MATERIAL FOR THIS EXERCISE:
■ ■ ■ ■ ■ ■ ■

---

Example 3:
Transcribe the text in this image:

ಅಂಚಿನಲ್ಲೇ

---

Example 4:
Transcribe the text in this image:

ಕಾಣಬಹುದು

■ ■ ■ ■ ■ ■ ■

EXERCISE GOAL: Repeat this material verbatim.

ANSWER BOX:
---

Example 3:
Transcribe the text in this image:

ಅಂಚಿನಲ್ಲೇ

---

Example 4:
Transcribe the text in this image:

ಕಾಣಬಹುದು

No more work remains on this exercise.